By Anthony Olivieri
Last Thursday, Tyler Zeller was taken with the 17th overall pick in the 2012 NBA Draft. Cody Zeller no doubt hopes he doesn’t follow in his brother’s footsteps.
It’s not that Cody, a rising sophomore center at Indiana, doesn’t want to be drafted just like Tyler, who entered the draft out of North Carolina. He just hopes that he’s not selected in a similar slot at next year’s event.
You see, Cody Zeller is the prospective top overall pick in the 2013 NBA Draft, which, by the way, is 359 days away. That’s just enough time for Cody to see his stock drop.
Red flags, anyone?
Calm down, Indiana fans and Zeller supporters. I’m not suggesting young Zeller has a future in the infirmary or attempting to drum up some sort of negative momentum that will follow the Hoosiers’ big man.
Consider Jared Sullinger and Perry Jones, who were thought to be consensus selections in the top half of the lottery in countless mock drafts – mostly during and after their freshman seasons at Ohio State and Baylor, respectively, in 2010-11. Both decided to come back to campus for Round 2.
Sullinger was considered a back-to-the-basket big man with a polished post game who could get his shot whenever he wanted. In some old mocks, the Buckeyes’ forward was considered a possibility for the top overall pick in the ’11 draft.
But he dropped to No. 21 overall in the actual 2012 event, where the Boston Celtics – fresh out of the Eastern Conference finals – nabbed a player that could have been a consolation prize to Anthony Davis, at least in the minds of some a year earlier.
As for Jones, he slid to No. 28 overall where the Oklahoma City Thunder grabbed him with just two picks remaining in the first round after their selection. Jones nearly went from lottery prize to second-round demise – a player who would have been without a guaranteed contract.
So what went on with the pair?
First, it’s the effect of lofty expectations. Both Sullinger and Jones put up almost exactly the same statistics in their two seasons in college. But those who evaluate big-time college prospects see consistency as deficiency. A player’s stock – at least that of one who is expected to be taken in the Top 5 – will take a hit if he doesn’t drastically improve from one year to the next.
Sullinger developed an injury red flag that sent many NBA general managers running for the hills. According to reports, there were several doctors who consulted NBA teams to pass on Sullinger because of a balky back that they feared could affect him on the court.
Jones, for his part, fell in the draft because of what could be a long-term knee problem, according to a report from ESPN.com’s Chad Ford. I don’t know the extent of either ailment, or if they’re serious enough to impact the players on the court, just that it no doubt affected them at the draft.

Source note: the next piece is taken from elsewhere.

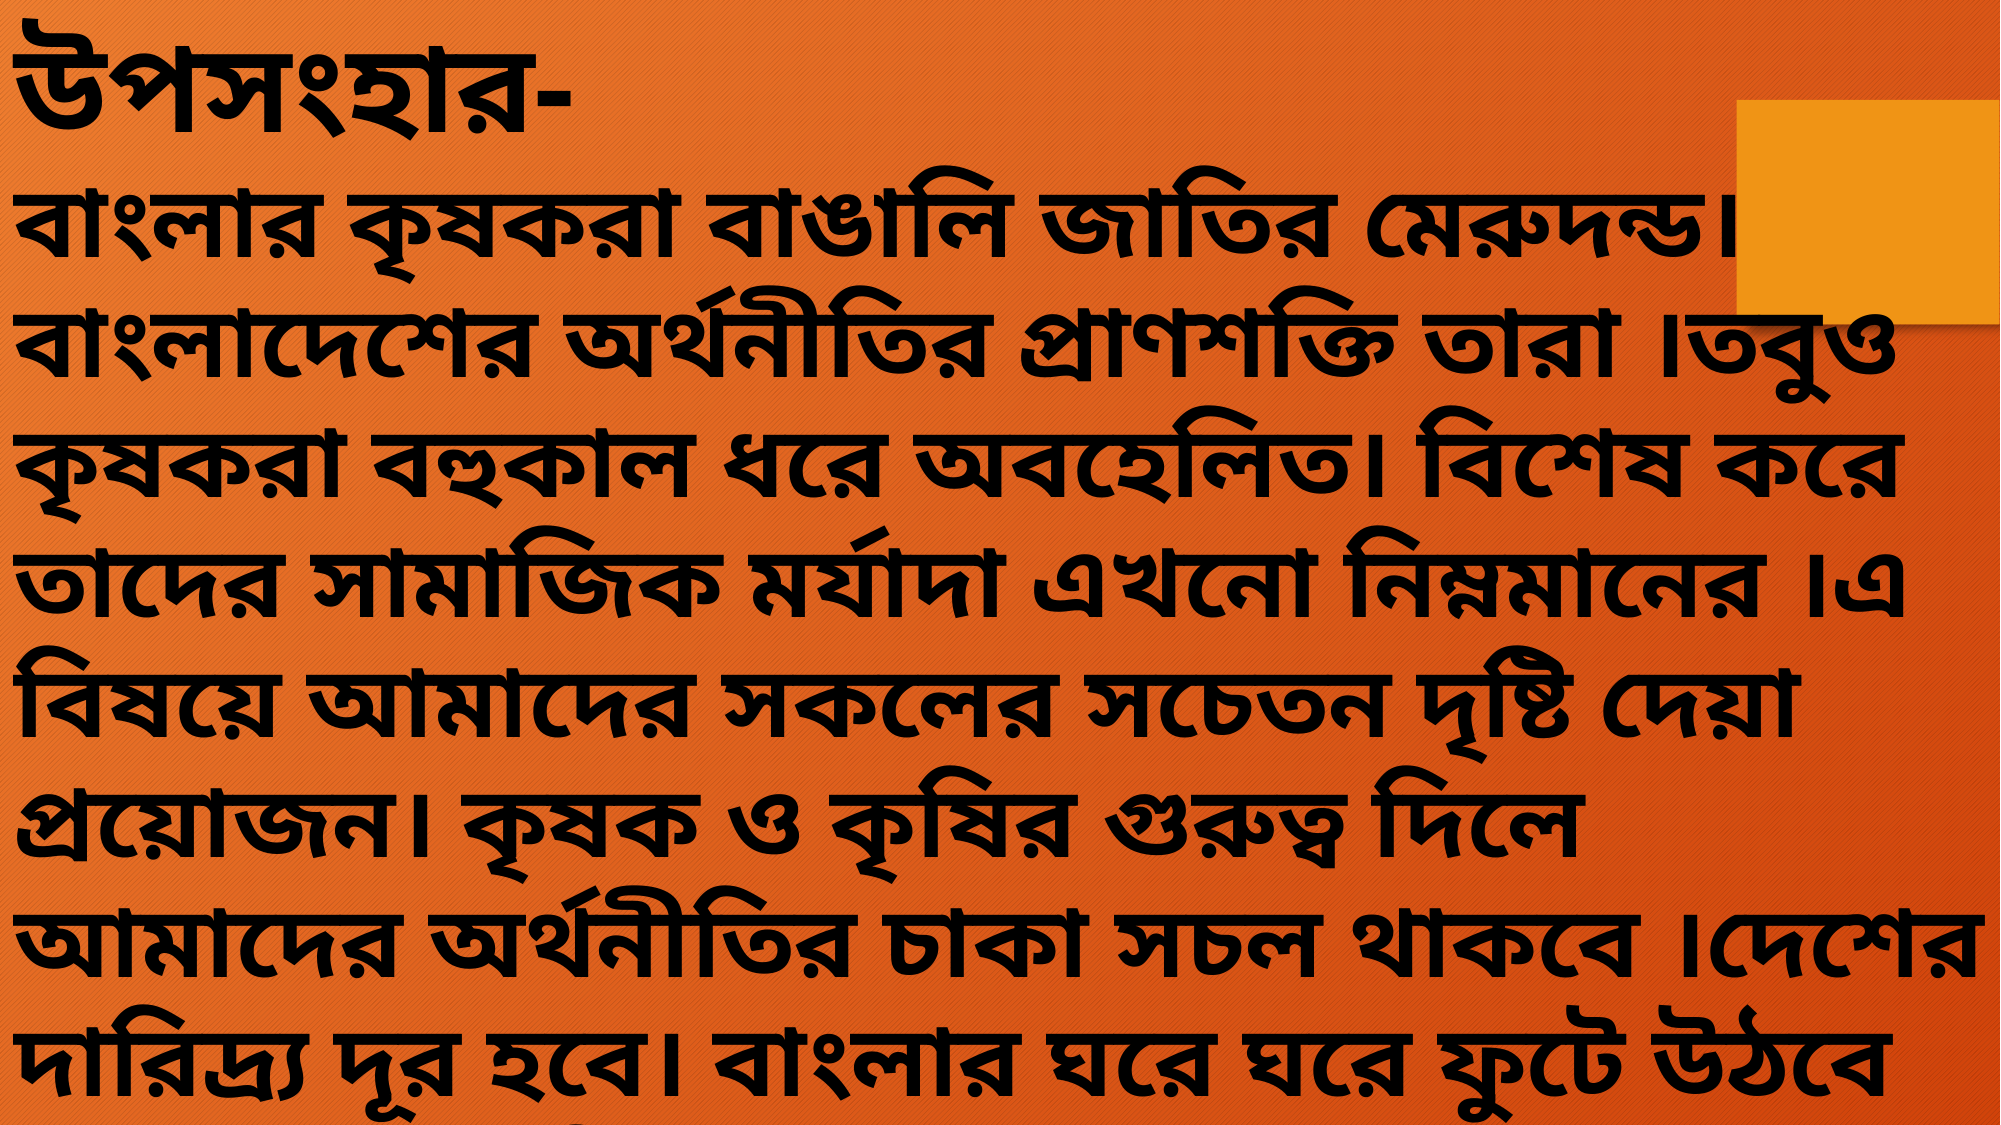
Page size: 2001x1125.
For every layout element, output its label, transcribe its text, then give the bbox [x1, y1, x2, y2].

I am not suggesting a hidden injury to Zeller will be uncovered. But the Indiana big man must be a little nervous that another year in college will give evaluators enough time to pick his game apart.
Let’s face it, both Sullinger and Jones – before reports of possible career-slowing injuries – were being criticized. There were questions about Sullinger’s athleticism that grew louder during a midseason slump, and Jones had been given the draft death null: A questionable motor.

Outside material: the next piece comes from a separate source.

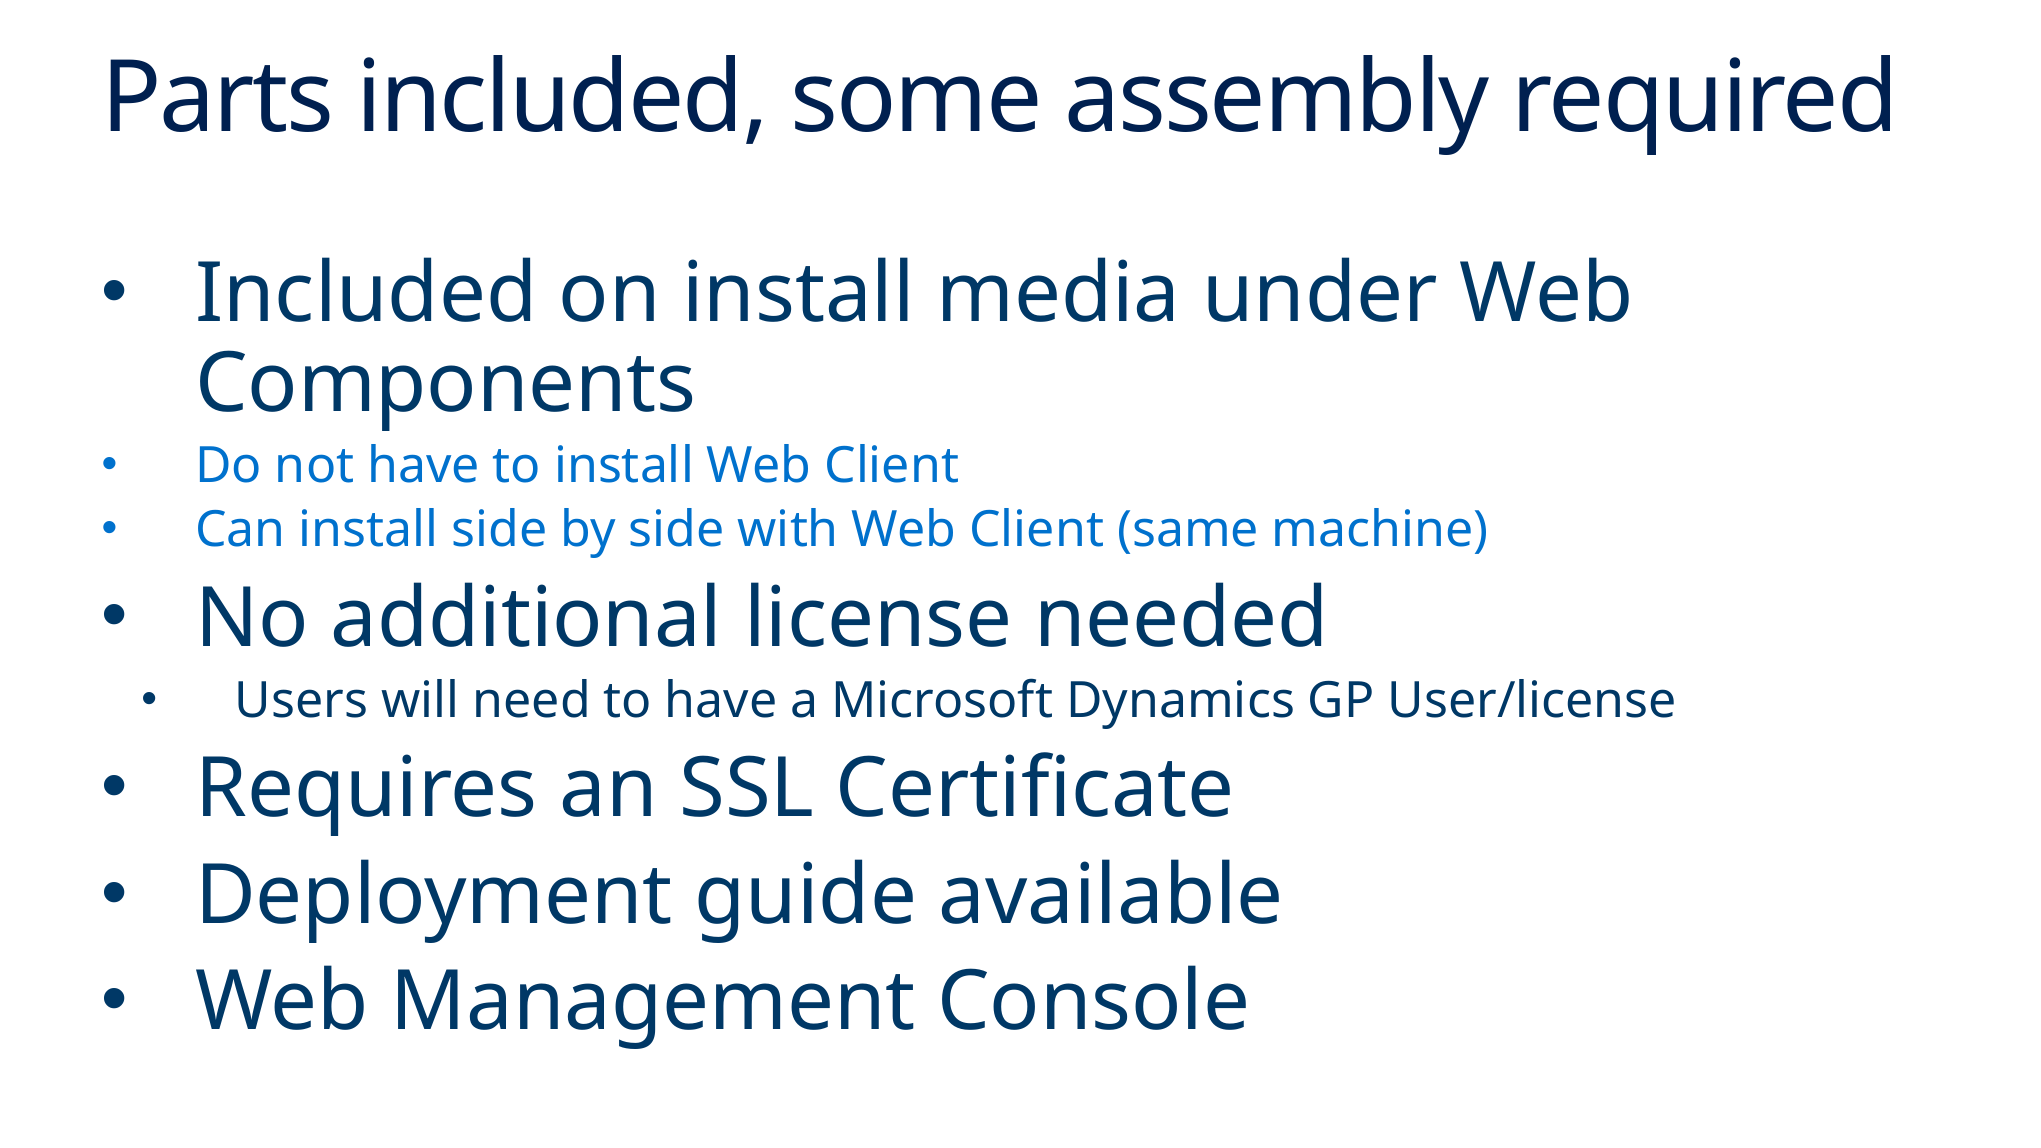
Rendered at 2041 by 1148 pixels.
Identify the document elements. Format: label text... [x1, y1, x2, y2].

text_box Parts included, some assembly required [86, 38, 1953, 164]
text_box Included on install media under Web Components Do not have to install Web Client Can install side by side with Web Client (same machine) No additional license needed Users will need to have a Microsoft Dynamics GP User/license Requires an SSL Certificate Deployment guide available Web Management Console [86, 242, 1980, 920]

As for Zeller, he has returned to Bloomington to play a second season for the Hoosiers, who are the preseason top team in the country, according to early prognostications.
But team success won’t necessarily prop up Zeller; Sullinger’s Buckeyes made the Final Four on the back of his combined 42 points and 18 rebounds in the Sweet 16 and Elite Eight. Jones’ Baylor Bears went on to the Elite Eight in one of the finest seasons in school history.
Both ended up in the back end of the first round. Perception will become reality next June.
So there’s chance that Cody Zeller, the skilled 6-foot-11 center who averaged 15.5 points and 6.4 rebounds as a true freshman, will be the most talented of the Zeller brothers, a group that also includes Luke – an ex-Notre Dame forward-center.
But there’s also the possibility that the youngest Zeller gets judged on the high bar that he has set for himself, which allows any possible stumble or imperfection to be magnified by scouts that start questioning if he is a great athlete or prod his body for any deficiencies.
It happened to former USC golden boy Matt Leinart, a QB taken with the 10th overall selection in the 2006 NFL Draft after he likely would have been the top pick a year earlier. Leinart, according to many reports, just wanted one more year to be the big man on the campus at USC.
While his circumstances are different, Cody Zeller’s recent comments to WDRB.com reveal that his decision to return to IU came from a similar place as from where Leinart’s reportedly had.
“My final decision was that I wasn’t ready to grow up yet,” Zeller said, according to the report. “Everyone tells me that college will be the best years of my life.
“I’m not ready to pay bills, buy a house, start paying rent and everything else. There was no reason for me to leave. We’re going to have high goals this year. We’ll see what happens.”
The fact Zeller admits that and didn’t just chase NBA millions is great. I just hope it doesn’t cost him in the future.
Anthony Olivieri is the managing editor of LostLettermen.com. His column appears each week.